It's my understanding that you cannot "just come in off the street" into a ROTP pharmacy program. You must be accepted into a pharmacy school, and those schools require at least one and possibly two or three years of university before you are eligible to apply. At least one drug chain will give you 50,000 dollars in school if you agree to work for them afterward for 4 years. I think the starting wage was around 90,000 per year (on top of the recruitment bonus) for a new grad.
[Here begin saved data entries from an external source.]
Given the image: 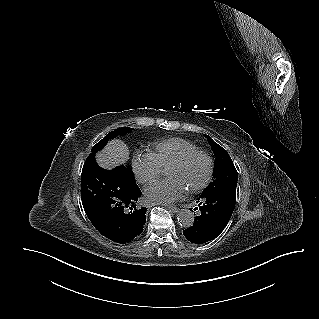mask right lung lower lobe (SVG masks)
<instances>
[{
	"mask_svg": "<svg viewBox=\"0 0 319 319\" xmlns=\"http://www.w3.org/2000/svg\"><path fill=\"white\" fill-rule=\"evenodd\" d=\"M142 193L130 167L101 168L91 153L81 176L83 208L92 225L116 243H128L143 231L146 208L138 206Z\"/></svg>",
	"mask_w": 319,
	"mask_h": 319,
	"instance_id": "1",
	"label": "right lung lower lobe"
}]
</instances>
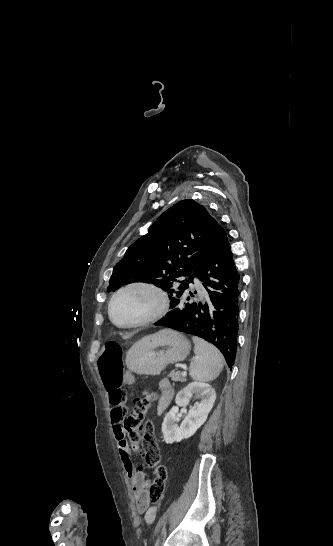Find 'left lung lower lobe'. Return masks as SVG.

And don't get me wrong...I'm not saying pharmacy students should receive the same pay as medical or dentistry students, but pharmacists make well above what most professions do. I'd put it on a level similar to law, which, coincidentally enough, has its own payscale.
Not ripped off, but pharmacy students have a lot of options. There are hefty offers and signing bonuses from drug chains, they have student lines of credit that are beyond what the average arts or science student can get. And don't forget a licensed pharmacist will make close to or over 100k. It's not an average degree program, and should be compensated in a similar fashion to how law, medicine, and dentistry are. I'm not saying the same as medical students, but if you don't offer at least close to what they can make civie side...well, get used to pharmacist shortages.
You are absolutely mistaken on what pharmacists make. Barely above minimum wage? Perhaps you are thinking of pharmacy technicians....although even they make between 20-30 dollars an hour. I don't know any pharmacists that HAVE to work late night shifts. I would guess they either prefer it, don't mind it, or make more because of it. I do know of pharmacies that close early because the pharmacist(s) won't work late nights.
Let me just reiterate my argument again to be clear. I am not saying pharmacists should make as much as medical or dental officers. Legal officers don't make as much either, yet they still have a separate payscale...
You cannot enter a pharmacy program right out of high school (unless you apply and are accepted to a 6 year program). It is like law, medicine and dentistry in the fact that you must complete a number of years of university coursework, as well as certain science prereqs to apply. Further, a pharmacy grad stands to earn MUCH more than your average grad. There is a current and chronic shortage of pharmacists in the CF according to what I've heard.
From all of that, it makes sense to me to offer pharmacists an educational and professional compensation package that is more in line with what they would make civie side. I know there are people who will disagree, and that's fine. To those people I would ask, though...why is it the CF has trouble attracting and retaining pharmacists?